The measures detailed in a joint statement included what amounted to an extremely rare public apology from North Korea, which 'expressed regret' over mine blasts this month that maimed two South Korean soldiers on border patrol.
In response, the South agreed to halt loudspeaker propaganda broadcasts into North Korea which it had resumed after a break of more than a decade in retaliation for the mine blasts. The loudspeakers will be switched off midday tomorrow, at which time the North will lift a 'semi war state' declared last week by leader Kim Jong Un.
The two also agreed to work towards a resumption next month of reunions for families separated by the 1950-53 Korean War, and to hold official talks in either Seoul or Pyongyang at a date to be decided.

The agreement, which appeared to cover all the major areas of contention, came after days and nights of grueling negotiations which began early Saturday evening in the border truce village of Panmunjom.

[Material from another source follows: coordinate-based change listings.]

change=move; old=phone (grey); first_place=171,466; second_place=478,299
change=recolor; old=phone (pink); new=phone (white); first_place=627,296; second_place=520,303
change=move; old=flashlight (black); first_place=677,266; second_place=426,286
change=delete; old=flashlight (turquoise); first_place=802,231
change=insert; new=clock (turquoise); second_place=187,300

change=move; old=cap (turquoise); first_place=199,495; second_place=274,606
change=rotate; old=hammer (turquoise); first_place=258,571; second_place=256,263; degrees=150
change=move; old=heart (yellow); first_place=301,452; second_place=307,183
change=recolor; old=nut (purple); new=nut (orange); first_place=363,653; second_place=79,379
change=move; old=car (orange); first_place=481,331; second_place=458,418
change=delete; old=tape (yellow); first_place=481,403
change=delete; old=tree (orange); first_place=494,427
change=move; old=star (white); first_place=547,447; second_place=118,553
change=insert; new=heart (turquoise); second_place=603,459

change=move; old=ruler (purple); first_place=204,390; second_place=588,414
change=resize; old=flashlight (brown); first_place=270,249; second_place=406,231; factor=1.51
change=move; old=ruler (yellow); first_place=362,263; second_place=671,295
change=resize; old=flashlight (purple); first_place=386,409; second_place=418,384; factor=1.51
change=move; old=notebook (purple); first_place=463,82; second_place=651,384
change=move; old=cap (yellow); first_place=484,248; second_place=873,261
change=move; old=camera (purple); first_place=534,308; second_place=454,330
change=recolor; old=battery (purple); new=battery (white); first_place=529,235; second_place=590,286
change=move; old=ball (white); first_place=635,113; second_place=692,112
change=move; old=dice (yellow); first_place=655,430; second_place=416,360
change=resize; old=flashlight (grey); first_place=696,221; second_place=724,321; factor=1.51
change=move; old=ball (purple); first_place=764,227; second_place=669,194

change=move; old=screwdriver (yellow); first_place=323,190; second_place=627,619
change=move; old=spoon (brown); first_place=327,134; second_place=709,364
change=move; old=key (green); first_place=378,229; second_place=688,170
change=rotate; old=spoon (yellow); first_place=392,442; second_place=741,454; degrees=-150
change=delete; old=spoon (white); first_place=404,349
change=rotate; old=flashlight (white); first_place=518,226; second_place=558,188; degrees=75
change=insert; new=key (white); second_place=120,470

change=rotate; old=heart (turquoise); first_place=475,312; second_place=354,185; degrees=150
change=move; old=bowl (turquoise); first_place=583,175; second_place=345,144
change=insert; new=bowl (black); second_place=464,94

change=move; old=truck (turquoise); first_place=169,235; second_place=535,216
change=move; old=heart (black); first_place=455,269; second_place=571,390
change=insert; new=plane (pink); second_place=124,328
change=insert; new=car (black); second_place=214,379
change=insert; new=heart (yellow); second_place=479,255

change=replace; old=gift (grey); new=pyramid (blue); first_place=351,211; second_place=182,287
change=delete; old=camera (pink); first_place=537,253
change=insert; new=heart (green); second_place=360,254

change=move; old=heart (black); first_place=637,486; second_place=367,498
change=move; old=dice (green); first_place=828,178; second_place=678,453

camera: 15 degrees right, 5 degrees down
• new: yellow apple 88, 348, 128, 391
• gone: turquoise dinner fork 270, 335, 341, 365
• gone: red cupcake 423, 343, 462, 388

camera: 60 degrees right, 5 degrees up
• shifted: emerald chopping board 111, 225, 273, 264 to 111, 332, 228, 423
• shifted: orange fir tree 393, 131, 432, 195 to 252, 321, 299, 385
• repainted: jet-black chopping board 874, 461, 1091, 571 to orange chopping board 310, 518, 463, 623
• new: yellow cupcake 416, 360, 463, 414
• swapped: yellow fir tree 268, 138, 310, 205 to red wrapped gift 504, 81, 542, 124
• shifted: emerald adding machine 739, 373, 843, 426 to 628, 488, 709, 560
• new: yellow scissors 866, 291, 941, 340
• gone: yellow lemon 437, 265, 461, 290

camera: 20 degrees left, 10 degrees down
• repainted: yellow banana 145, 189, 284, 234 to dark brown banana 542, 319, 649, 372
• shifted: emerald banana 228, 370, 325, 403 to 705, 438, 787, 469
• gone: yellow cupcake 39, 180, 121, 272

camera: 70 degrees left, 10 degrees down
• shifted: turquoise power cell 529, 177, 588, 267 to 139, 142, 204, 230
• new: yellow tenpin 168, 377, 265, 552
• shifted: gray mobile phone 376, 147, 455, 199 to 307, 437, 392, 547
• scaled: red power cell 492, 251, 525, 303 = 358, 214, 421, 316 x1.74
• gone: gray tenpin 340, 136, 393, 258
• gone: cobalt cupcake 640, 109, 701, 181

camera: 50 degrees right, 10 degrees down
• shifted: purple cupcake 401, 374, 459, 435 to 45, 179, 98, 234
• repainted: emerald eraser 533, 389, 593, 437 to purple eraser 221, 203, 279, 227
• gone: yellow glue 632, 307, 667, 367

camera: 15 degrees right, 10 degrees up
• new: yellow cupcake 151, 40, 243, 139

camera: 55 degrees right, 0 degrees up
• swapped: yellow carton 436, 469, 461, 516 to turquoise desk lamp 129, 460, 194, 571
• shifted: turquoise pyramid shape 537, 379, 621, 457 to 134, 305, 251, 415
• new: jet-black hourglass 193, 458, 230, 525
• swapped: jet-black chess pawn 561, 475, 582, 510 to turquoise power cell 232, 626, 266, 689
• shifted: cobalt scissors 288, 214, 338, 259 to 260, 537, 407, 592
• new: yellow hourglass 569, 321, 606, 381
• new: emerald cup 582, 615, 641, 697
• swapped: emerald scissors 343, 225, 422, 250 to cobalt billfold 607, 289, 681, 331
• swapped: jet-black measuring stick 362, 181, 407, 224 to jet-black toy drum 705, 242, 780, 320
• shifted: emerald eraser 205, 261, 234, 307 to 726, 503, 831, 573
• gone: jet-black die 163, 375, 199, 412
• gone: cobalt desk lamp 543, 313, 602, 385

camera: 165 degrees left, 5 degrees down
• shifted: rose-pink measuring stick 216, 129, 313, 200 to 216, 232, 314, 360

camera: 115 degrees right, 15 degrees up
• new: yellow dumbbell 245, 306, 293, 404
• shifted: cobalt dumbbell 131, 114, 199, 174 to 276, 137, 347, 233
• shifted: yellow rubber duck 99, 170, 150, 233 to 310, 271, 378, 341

Tensions continued to rise as the discussions were taking place, with South Korean and US jets flying simulated bombing runs, and North Korea reportedly deploying two thirds of its 70-vessel submarine fleet

Kim said the agreed measures would not only settle the current crisis, but also provide a 'new momentum' for inter Korean relations in the future. The Panmunjom talks between Kim and his North Korean counterpart Hwang Pyong-So a close confidant of leader Kim Jong Un were the highest level inter Korean talks for nearly a year.